Clarity is required on treatment of discounts borne by platforms as well as by sellers and calculation of the resultant taxable value for GST. Treatment of composite offer (Goods + Service Ex: A tour package with cab service, restaurant, food and flight tickets) has to be clearly defined in GST.

Cash flow impact:

Sellers as well as E-Commerce players should brace themselves for delayed or reduced cash flows resulting from below provisions in GST:
1.       Branch Transfer: As any supply would be taxable, local or interstate branch transfers would attract GST. Although fully creditable a temporary blockage of cash would result.
2.       Similarly, exporters will have to procure duty paid inputs and claim refund after exporting (zero rated) and claim refund leading to cash blockage.
3.       Businesses importing goods through e-commerce platforms would have to pay IGST on reverse charge basis (fully creditable) impacting cash flows.
4.       Although refunds (Accumulated ITC, reversal of deposit, favorable dispute settlement etc.) process is automated, claims would be restricted to quarterly leading to short term cash crunch.
5.       Sudden increase in tax rate from prevailing 5% (for particular group of commodities) to 18% under GST would result in increased tax outgo leading to cash flow issues that sellers would have to brace for.
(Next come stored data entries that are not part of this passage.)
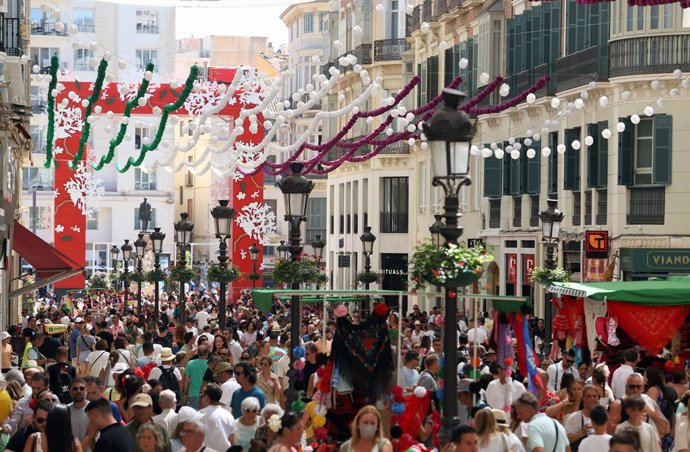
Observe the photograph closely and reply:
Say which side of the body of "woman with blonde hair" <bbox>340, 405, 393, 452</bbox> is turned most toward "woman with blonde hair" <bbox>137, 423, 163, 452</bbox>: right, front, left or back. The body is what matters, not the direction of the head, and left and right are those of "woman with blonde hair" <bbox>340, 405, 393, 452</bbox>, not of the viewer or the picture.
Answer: right

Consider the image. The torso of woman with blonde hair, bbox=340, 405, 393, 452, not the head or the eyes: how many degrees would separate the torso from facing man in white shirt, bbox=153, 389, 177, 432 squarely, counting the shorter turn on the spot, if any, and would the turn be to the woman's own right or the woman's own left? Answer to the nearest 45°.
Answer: approximately 135° to the woman's own right

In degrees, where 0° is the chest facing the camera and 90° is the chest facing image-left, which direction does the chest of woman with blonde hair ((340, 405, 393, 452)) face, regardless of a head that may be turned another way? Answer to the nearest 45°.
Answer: approximately 0°

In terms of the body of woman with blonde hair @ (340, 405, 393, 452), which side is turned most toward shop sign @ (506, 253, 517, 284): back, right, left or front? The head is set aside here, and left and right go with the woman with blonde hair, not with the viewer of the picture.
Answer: back
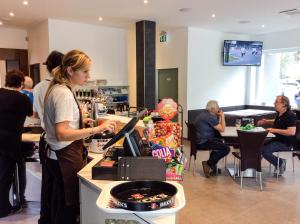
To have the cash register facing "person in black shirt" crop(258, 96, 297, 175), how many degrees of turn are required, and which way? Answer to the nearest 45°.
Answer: approximately 135° to its right

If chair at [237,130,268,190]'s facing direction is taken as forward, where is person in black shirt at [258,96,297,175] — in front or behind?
in front

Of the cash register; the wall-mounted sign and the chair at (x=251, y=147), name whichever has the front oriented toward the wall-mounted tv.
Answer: the chair

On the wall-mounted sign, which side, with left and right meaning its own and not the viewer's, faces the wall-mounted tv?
left

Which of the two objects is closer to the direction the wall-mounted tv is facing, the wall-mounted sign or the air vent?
the air vent

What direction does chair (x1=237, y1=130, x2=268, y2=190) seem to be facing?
away from the camera

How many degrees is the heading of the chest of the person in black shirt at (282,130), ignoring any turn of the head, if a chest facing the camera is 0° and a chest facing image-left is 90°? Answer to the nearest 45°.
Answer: approximately 90°

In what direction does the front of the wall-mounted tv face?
toward the camera

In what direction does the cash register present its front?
to the viewer's left

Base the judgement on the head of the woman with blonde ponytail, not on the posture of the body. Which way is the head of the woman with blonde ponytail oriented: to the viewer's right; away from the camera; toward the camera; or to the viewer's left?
to the viewer's right

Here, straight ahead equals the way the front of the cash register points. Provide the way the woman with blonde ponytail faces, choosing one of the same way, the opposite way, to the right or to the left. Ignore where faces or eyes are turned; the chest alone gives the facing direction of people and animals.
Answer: the opposite way

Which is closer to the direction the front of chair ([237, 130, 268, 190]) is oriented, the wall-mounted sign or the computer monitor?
the wall-mounted sign

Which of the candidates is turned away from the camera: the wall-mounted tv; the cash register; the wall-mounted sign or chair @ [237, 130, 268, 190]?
the chair

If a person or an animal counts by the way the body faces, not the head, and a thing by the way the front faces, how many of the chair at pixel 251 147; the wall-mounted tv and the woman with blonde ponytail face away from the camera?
1

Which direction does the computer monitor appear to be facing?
to the viewer's left
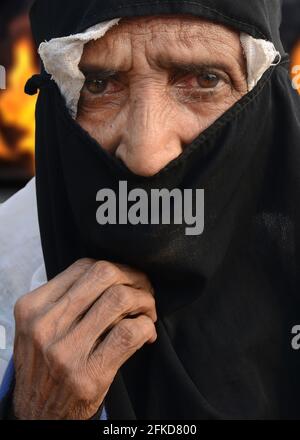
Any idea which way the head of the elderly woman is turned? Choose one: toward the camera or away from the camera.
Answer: toward the camera

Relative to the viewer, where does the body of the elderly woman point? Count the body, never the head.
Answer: toward the camera
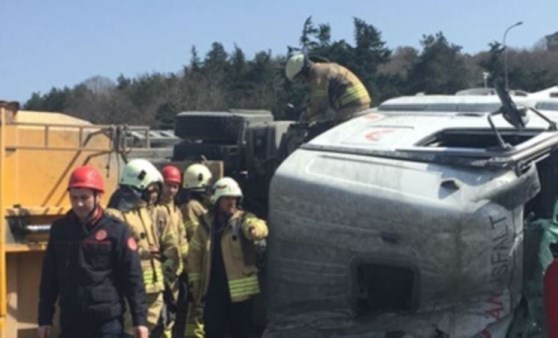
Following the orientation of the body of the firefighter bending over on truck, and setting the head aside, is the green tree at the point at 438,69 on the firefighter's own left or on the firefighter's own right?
on the firefighter's own right

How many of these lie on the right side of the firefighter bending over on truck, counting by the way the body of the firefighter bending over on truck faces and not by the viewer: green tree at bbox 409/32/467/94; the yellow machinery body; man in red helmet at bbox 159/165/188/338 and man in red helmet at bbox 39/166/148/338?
1

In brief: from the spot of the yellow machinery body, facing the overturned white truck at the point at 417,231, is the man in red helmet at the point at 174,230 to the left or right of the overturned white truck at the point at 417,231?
left

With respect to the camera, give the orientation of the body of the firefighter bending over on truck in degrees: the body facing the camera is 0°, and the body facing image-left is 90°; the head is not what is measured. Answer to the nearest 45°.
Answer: approximately 90°

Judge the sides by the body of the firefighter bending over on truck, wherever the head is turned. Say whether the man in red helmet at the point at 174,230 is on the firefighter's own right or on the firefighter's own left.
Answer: on the firefighter's own left

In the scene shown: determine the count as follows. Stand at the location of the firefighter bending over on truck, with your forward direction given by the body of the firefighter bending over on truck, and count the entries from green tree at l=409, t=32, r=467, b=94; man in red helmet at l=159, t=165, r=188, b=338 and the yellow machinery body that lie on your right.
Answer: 1

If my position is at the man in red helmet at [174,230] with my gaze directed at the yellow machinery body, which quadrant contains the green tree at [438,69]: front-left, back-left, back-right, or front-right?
back-right
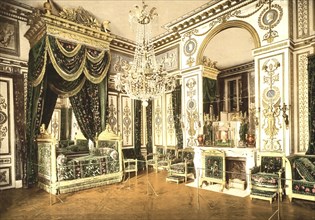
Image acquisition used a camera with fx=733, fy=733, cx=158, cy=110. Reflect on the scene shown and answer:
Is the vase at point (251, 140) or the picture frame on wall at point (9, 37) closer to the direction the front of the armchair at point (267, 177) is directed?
the picture frame on wall

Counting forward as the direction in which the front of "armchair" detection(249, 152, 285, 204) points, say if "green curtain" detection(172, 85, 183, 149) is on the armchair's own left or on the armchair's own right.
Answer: on the armchair's own right

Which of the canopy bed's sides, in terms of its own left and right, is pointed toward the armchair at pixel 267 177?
front

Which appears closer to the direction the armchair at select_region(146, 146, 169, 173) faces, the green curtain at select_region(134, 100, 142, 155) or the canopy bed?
the canopy bed
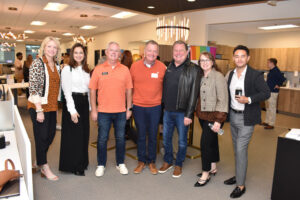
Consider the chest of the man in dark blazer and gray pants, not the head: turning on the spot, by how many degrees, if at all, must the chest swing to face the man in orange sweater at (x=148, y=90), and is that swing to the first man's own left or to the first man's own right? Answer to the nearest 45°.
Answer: approximately 45° to the first man's own right

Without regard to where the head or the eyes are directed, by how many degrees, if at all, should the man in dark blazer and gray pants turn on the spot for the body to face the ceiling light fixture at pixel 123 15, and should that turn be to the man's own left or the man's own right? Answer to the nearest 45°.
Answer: approximately 90° to the man's own right

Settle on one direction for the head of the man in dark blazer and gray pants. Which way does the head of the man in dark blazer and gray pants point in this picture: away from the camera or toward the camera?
toward the camera

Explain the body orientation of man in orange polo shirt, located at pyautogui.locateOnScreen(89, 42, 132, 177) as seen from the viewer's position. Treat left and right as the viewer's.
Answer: facing the viewer

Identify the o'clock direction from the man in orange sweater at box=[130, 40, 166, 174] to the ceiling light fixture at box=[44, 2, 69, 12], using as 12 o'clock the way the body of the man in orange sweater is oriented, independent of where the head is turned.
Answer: The ceiling light fixture is roughly at 5 o'clock from the man in orange sweater.

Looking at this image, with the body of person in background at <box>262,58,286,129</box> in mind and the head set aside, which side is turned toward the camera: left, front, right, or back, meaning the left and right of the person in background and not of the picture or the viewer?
left

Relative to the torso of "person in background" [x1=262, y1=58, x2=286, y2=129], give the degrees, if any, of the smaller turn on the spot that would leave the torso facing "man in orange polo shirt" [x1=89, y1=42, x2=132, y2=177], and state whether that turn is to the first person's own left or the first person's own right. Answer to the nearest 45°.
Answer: approximately 90° to the first person's own left

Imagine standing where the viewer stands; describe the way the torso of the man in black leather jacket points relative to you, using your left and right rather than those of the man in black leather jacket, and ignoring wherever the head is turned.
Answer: facing the viewer and to the left of the viewer

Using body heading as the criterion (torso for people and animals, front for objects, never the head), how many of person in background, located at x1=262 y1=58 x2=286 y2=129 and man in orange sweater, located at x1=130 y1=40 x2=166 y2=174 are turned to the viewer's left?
1

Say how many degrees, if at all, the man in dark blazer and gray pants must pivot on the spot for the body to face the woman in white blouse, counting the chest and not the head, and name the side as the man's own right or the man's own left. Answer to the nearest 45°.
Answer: approximately 45° to the man's own right

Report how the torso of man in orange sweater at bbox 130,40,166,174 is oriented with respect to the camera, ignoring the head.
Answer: toward the camera

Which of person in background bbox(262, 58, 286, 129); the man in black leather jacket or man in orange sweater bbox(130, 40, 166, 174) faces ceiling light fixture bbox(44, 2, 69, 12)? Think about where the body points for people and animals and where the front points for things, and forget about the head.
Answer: the person in background

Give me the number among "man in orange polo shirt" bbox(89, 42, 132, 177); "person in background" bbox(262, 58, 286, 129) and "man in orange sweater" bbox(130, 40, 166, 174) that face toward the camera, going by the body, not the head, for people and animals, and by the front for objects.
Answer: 2

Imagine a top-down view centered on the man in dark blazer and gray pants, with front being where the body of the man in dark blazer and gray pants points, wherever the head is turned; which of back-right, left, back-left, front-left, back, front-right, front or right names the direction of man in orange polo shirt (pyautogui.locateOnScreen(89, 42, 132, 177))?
front-right
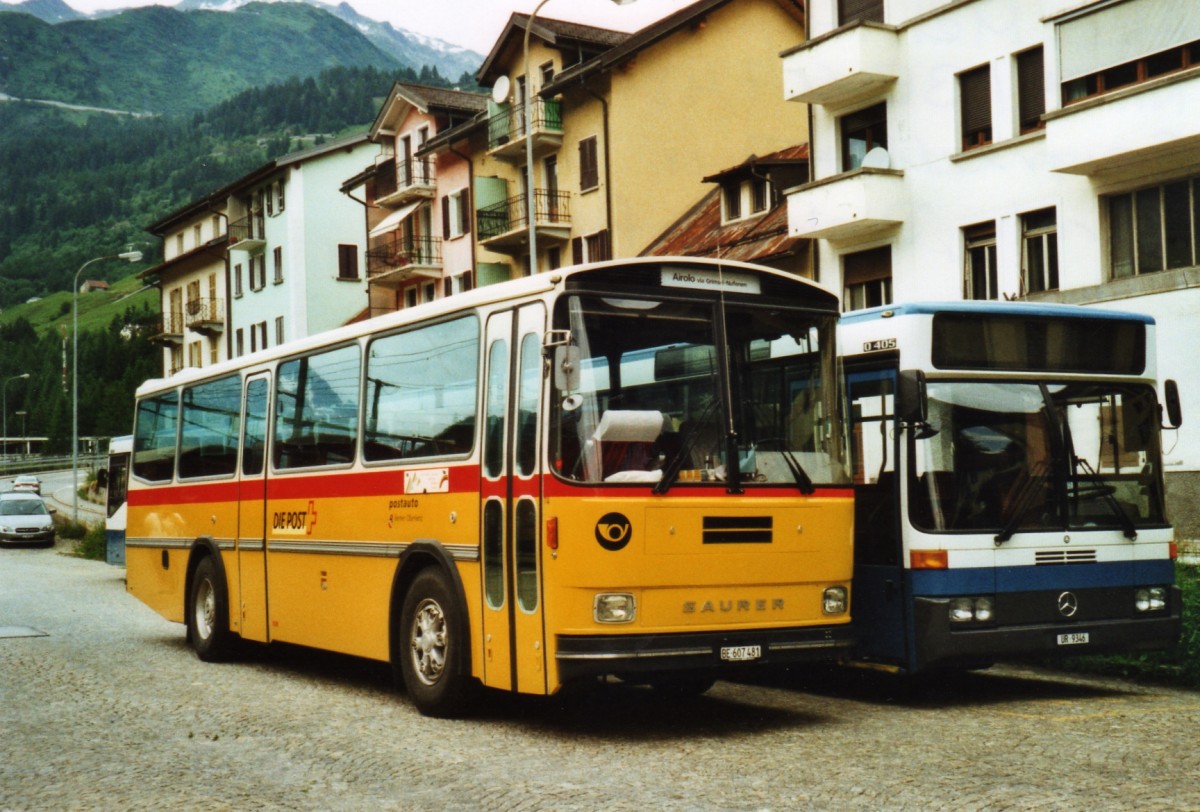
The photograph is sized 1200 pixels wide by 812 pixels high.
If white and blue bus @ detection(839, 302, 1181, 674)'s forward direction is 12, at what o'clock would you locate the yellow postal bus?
The yellow postal bus is roughly at 3 o'clock from the white and blue bus.

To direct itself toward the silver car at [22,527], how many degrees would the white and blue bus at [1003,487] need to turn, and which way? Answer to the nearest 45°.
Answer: approximately 180°

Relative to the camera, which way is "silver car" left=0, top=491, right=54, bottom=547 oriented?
toward the camera

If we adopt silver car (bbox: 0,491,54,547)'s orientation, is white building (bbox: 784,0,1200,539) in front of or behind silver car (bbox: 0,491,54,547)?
in front

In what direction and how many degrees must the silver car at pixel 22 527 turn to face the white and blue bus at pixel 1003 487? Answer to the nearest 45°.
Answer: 0° — it already faces it

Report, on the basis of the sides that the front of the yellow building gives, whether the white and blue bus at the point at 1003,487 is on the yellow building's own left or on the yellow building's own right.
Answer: on the yellow building's own left

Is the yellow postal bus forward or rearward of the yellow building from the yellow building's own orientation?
forward

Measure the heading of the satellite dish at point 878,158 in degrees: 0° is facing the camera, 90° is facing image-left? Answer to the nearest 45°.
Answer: approximately 0°

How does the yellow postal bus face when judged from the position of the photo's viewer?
facing the viewer and to the right of the viewer
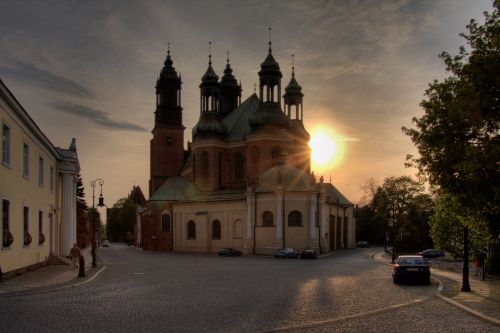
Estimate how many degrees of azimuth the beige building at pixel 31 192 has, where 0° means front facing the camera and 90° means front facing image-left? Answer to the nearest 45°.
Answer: approximately 270°

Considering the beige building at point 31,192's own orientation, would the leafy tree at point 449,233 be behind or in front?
in front

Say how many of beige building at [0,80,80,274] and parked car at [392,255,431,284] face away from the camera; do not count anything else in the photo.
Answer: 1

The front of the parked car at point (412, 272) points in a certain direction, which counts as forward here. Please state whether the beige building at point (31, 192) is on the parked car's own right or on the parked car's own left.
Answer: on the parked car's own left

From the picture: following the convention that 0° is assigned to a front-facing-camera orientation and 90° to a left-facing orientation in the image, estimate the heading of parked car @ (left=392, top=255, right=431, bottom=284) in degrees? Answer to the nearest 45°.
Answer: approximately 180°
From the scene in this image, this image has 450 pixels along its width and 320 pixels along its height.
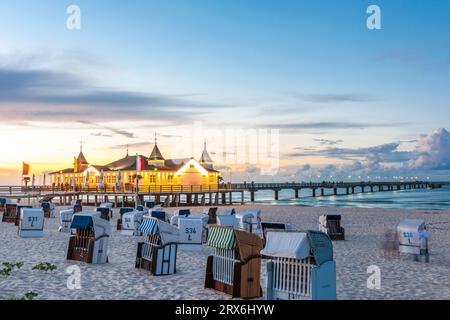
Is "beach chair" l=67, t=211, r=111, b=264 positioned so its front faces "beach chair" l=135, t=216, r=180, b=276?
no

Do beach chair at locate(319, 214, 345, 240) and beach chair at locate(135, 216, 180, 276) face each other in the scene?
no

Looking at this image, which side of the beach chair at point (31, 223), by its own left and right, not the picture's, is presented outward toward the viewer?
back

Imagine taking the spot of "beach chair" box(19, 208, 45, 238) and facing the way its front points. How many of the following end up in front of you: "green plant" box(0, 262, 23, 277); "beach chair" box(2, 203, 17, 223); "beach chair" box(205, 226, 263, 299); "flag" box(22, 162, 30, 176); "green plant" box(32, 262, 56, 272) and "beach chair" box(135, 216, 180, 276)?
2

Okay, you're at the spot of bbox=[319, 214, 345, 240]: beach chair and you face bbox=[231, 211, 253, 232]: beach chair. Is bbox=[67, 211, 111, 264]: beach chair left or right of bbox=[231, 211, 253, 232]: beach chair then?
left

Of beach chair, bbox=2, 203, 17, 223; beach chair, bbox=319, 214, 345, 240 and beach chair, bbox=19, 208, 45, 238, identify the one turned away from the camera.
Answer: beach chair, bbox=19, 208, 45, 238

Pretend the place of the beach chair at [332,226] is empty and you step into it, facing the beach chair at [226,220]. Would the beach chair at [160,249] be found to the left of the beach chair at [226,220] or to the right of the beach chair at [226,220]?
left

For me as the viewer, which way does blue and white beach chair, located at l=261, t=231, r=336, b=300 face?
facing the viewer and to the left of the viewer

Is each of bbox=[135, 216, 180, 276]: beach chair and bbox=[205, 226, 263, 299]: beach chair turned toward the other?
no

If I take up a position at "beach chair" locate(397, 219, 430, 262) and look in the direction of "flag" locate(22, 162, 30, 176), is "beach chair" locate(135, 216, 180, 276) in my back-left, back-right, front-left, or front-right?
front-left

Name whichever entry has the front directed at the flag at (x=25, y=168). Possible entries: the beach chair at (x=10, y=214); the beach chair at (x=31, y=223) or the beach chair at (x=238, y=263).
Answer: the beach chair at (x=31, y=223)

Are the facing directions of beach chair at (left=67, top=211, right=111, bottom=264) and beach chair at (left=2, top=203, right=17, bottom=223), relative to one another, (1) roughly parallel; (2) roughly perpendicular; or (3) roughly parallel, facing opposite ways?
roughly parallel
Warehousing and Logistics:

Large sellers as well as E-commerce players need to reengineer the warehousing strategy with consideration of client proximity over tax impact. Current behaviour is to open warehouse state wise to avail concessional CST rate of 2%. On the positive side pricing of product, profitability would be more predictable and agnostic to destination of customer.

Business Process Change:

Ecommerce companies like Amazon and Flipkart operate under the market place model, wherein they store the goods from sellers at their warehouse and supply to end users upon receiving orders. These warehouses are registered as additional place of business under local VAT by sellers and e-commerce companies do not register under VAT.
Under GST both ecommerce companies and sellers would have to simultaneously register these warehouses as Principal and Additional Place of Business, respectively. This would be challenging as these warehouses do not have dealer wise physically segregated or designated areas within the warehouse.
Also the treatment of stock transfer from seller to the warehouse under GST would be different as any ‘supply’ is taxable. This might lead to cash flow getting impacted and input can be used for set-off after subsequent sale to end customer.
However, on the positive side the ‘Fulfilled by Amazon’, ‘Flipkart Advantage’ or ‘Snapdeal Plus’ model wherein dealers store their products at warehouse is currently disallowed in states like Karnataka may be revived. Currently registration of market place warehouse as additional place of business is disallowed and under GST regime this may change.

Conclusion:


In conclusion, from E-commerce perspective, the benefits from GST far outweigh the perceived disadvantages. GST would provide the much needed legal framework for e-commerce firms to operate in India.